SN: If you could be pro or semi-pro at anything, what would you pick?
• SW: Travel agent. Because travel becomes a tax-deductible expense. You have to do it to be knowledgeable about your job, right? Having to travel would break my little heart…What could be better?

SN: I love it! Who would say has been the most influential person in your life?
• SW: My father. He always believed that girls could do anything, and he acted on that. He taught me to carpenter, he taught me to weld, he taught me how to fix things. He talked me into getting a ham radio license, because I and the neighbor boy were sort of interested. And my dad said, “Well, go ahead and do it!” And we’re not talking about an era where this was common. My mom had the opposite approach. She’d often tell me, “You’re a girl and you shouldn’t be doing that.” In 9th grade, we took a [career] interest test. They were getting us ready to think about what we want to major in. One of the things it said I should be was a Park Ranger! And my mom told me, “girls can’t do that.” Now, girls had already done that. There were female park rangers way back.
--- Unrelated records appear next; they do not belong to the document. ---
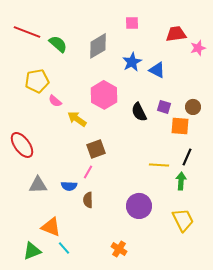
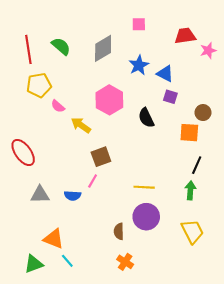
red line: (27, 32) -> (28, 49), moved, turned 60
purple square: (164, 107) -> (170, 97), moved
yellow line: (159, 165) -> (144, 187), moved
brown semicircle: (88, 200) -> (119, 231), moved

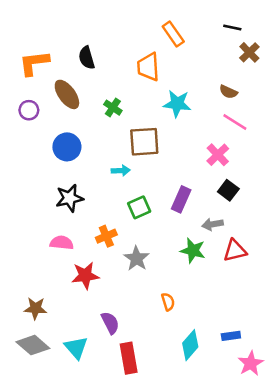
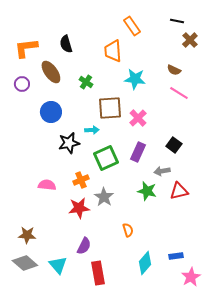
pink cross: (218, 155) -> (138, 118), moved
black star: (70, 198) -> (69, 143), moved
green square: (139, 207) -> (106, 158), size x1.4
red star: (85, 276) -> (79, 208), moved
purple semicircle: (110, 323) -> (84, 246), turned 54

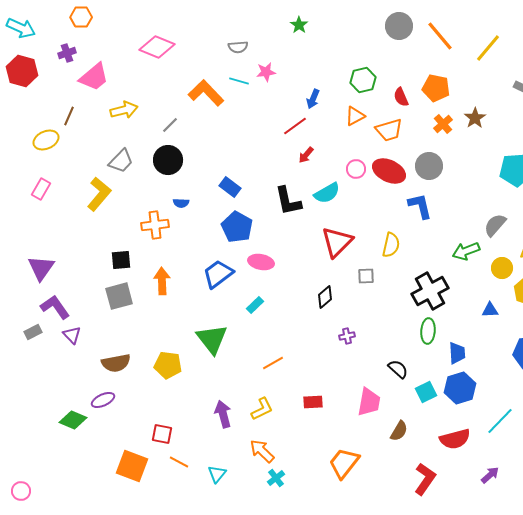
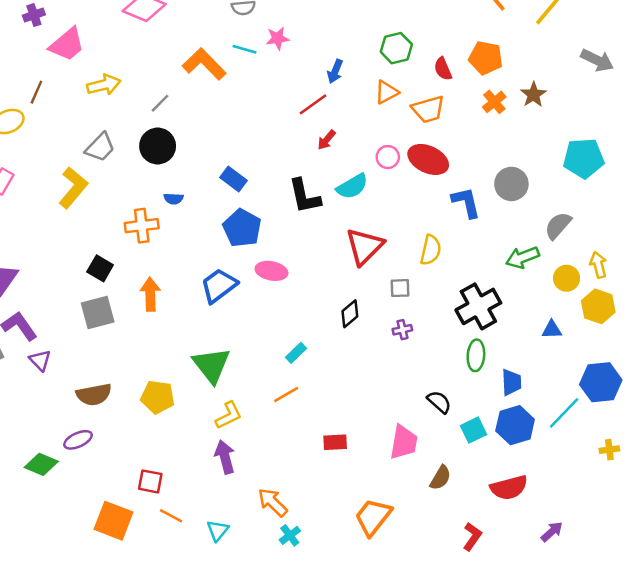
gray circle: (429, 166) -> (511, 184), moved
black square: (121, 260) -> (100, 268), turned 35
cyan rectangle: (255, 305) -> (296, 353), moved
purple cross: (347, 336) -> (402, 330), moved
yellow L-shape: (262, 409) -> (229, 415), moved
cyan line: (500, 421) -> (564, 413), moved
red L-shape: (425, 479) -> (472, 537), size x0.7

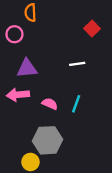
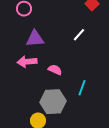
white line: (77, 64) -> (79, 35), turned -40
cyan line: (76, 104) -> (82, 88), moved

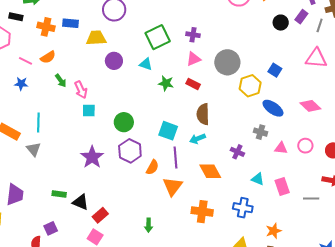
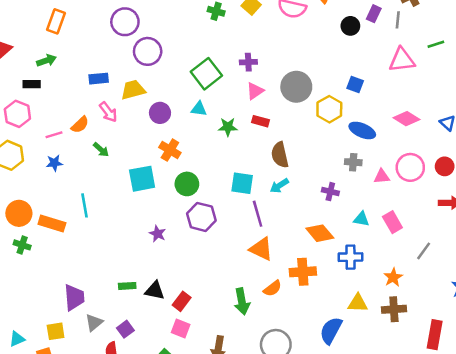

SN: You’ve come full circle! If you could tell your high school self anything, what would you tell her?
• SW: Keep being brave.

SN: Let’s say you have the mic and everyone in the world can listen in. What will you teach us in two minutes?
• SW: “Good afternoon, park volunteers and visitors. Welcome to Cabrillo National Monument—my favorite park…”

SN: Spoken like a true Visitor Center volunteer. Alright, lightning round! Favorite type of weather?
• SW: Today. Sunny.

SN: Sunrise or sunset.
• SW: Sunrise.

SN: Coffee drinker? How do you take it?
• SW: Yes. Black.

SN: Favorite city in the world.
• SW: San Diego.

SN: Would you rather be able to speak every language in the world or be able to speak to animals?
• SW: Talk to animals.

SN: Which animal are you picking first?
• SW: Dogs. I’d ask my dogs, “What do you want to do today?”

SN: Sweet. Ok, you get to pick one person, dead or alive, to have lunch with. Who do you pick?
• SW: John Fitzgerald Kennedy. He was very bright. We lost a lot more than innocence when he was assassinated.

SN: Favorite childhood book.
• SW: Heidi.

SN: You need to meet our apprentice, Violette. She loves the book and is writing her own sequel on it! Least favorite flavor.
• SW: Cinnamon-flavored candy.

SN: If you could live in any movie, which movie would you pick?
• SW: I don’t know if I would!

-End of Interview-
*some text has been altered during transcription.

VIP Sandy (left) and VIP Vickie (right) relaxing in the park breakroom.


We appreciate you and all that you do for the park, Sandy!